Kleider machen Leute...

■ ...Logos machen Umsatz: Käuferanimation und Mitarbeitermotivation durch schöne Logos auf schicken Briefbögen/ Messerknecht zeigt sein neues Corporate Design

Ein Auge sieht dich an. Offen! Ehrlich! Kompetent! Es will dich hypnotisieren: kaufe, kauauaufe. Majestätisch blickt es seit Beginn des Jahres herab von den Briefbögen und Produktmappen von „messerknecht meister informationssysteme“. Die mittelständische Bremer Softwarefirma hat einschneidende Änderungen ihrer Unternehmensstruktur begleitet mit einer optischen Rundumerneuerung: neuer Name, neues Logo, neue Webside... Das neue Corporate Design stellte Stefan Messerknecht der Öffentlichkeit – in diesem Fall waren das ein paar Dutzend Interessierte der Bremer Wirtschaft – vor. Schnieke Briefbögen als Thema eines Wirtschaftsvortrags? Nicht gerade alltäglich. Es geschah auf Einladung des Bremer Design Zentrums. Das nämlich finanzierte des „meisters“neue Kleider. Auch nicht gerade alltäglich. Oder doch?

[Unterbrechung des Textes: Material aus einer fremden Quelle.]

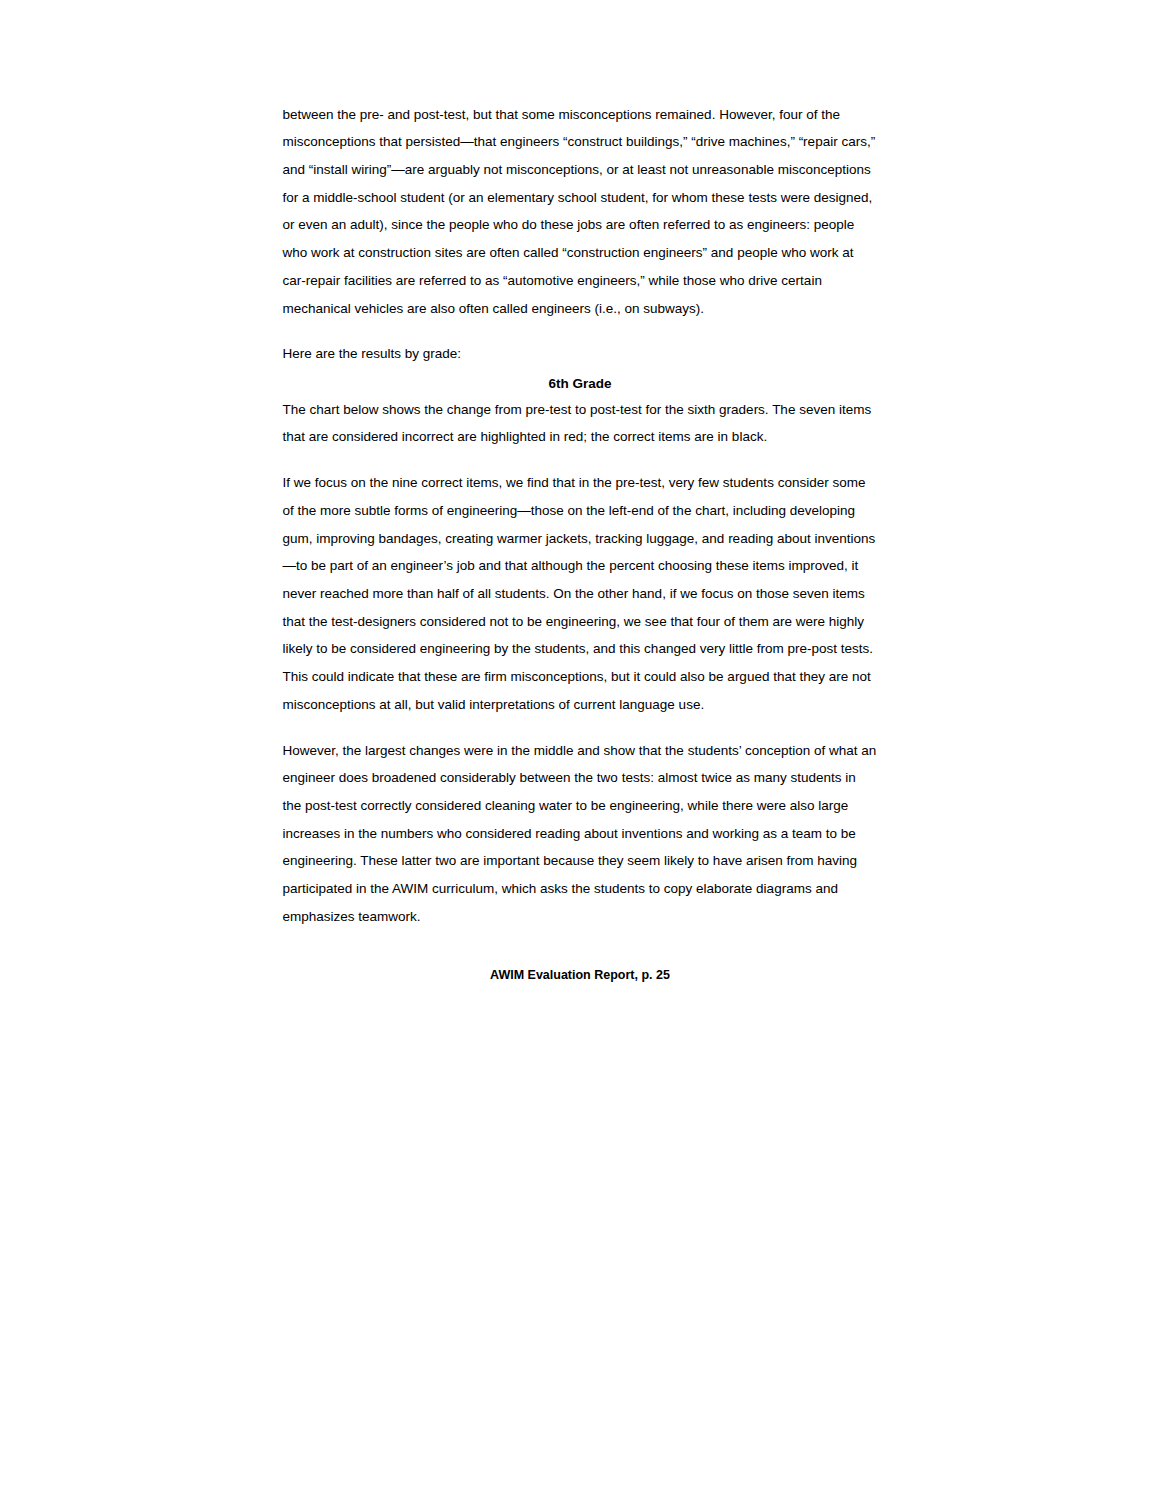between the pre- and post-test, but that some misconceptions remained. However, four of the misconceptions that persisted—that engineers “construct buildings,” “drive machines,” “repair cars,” and “install wiring”—are arguably not misconceptions, or at least not unreasonable misconceptions for a middle-school student (or an elementary school student, for whom these tests were designed, or even an adult), since the people who do these jobs are often referred to as engineers: people who work at construction sites are often called “construction engineers” and people who work at car-repair facilities are referred to as “automotive engineers,” while those who drive certain mechanical vehicles are also often called engineers (i.e., on subways).
Here are the results by grade:
6th Grade
The chart below shows the change from pre-test to post-test for the sixth graders. The seven items that are considered incorrect are highlighted in red; the correct items are in black.
If we focus on the nine correct items, we find that in the pre-test, very few students consider some of the more subtle forms of engineering—those on the left-end of the chart, including developing gum, improving bandages, creating warmer jackets, tracking luggage, and reading about inventions—to be part of an engineer’s job and that although the percent choosing these items improved, it never reached more than half of all students. On the other hand, if we focus on those seven items that the test-designers considered not to be engineering, we see that four of them are were highly likely to be considered engineering by the students, and this changed very little from pre-post tests. This could indicate that these are firm misconceptions, but it could also be argued that they are not misconceptions at all, but valid interpretations of current language use.
However, the largest changes were in the middle and show that the students’ conception of what an engineer does broadened considerably between the two tests: almost twice as many students in the post-test correctly considered cleaning water to be engineering, while there were also large increases in the numbers who considered reading about inventions and working as a team to be engineering. These latter two are important because they seem likely to have arisen from having participated in the AWIM curriculum, which asks the students to copy elaborate diagrams and emphasizes teamwork.
AWIM Evaluation Report, p. 25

Seit 1990 fördert der Wirtschaftssenator Corporate Design und Produktdesign von immerhin 80 Bremer Unternehmen mit bis zu 40.000 Mark. Bundesweit einzigartig. Daß Designförderung als Teil der Wirtschaftsförderung begriffen wird, ist jedoch gute, alte Tradition.

Als die Franzosen, so erzählt der Leiter des Design Zentrums Klaus Berthold, bei der Pariser Weltausstellung 1890 fast alle Preise ab- sahnten, entschlossen sich Deutschland und England zum Eingreifen, unterstützten tatkräftig das eigene Handwerk durch Auf- und Ausbau der Gewerbemuseen.

Längst weiß es jeder Konsument: Er ist von Natur aus blöd, taumelt spastisch an Fäden, die trickreiche Marktstrategen und hinterhältige Werbefachleute ziehen. Aber nicht nur der Endverbraucher ist hilfloses Objekt ästhetischer Manipulationen. Zu seiner Beruhigung sei gesagt: Auch die Menschen der Wirtschaft gehen in die Falle des schönen Scheins. Der junge Marketingmann eines Unternehmens für Gebäudeverwaltungssoftware zum Beispiel berichtet Folgendes: Lange Zeit präsentierten wir unser Produkt mit dem Overheadprojektor. Dann investierten wir 12.000 Mark in einen Videobeamer, ein leichtes Gerät, das die Bildchen des Computers schön groß, schön bunt auf eine Leinwand projizierte, und prompt schnellte unser Absatz deutlich in die Höhe. Das Produkt blieb das alte.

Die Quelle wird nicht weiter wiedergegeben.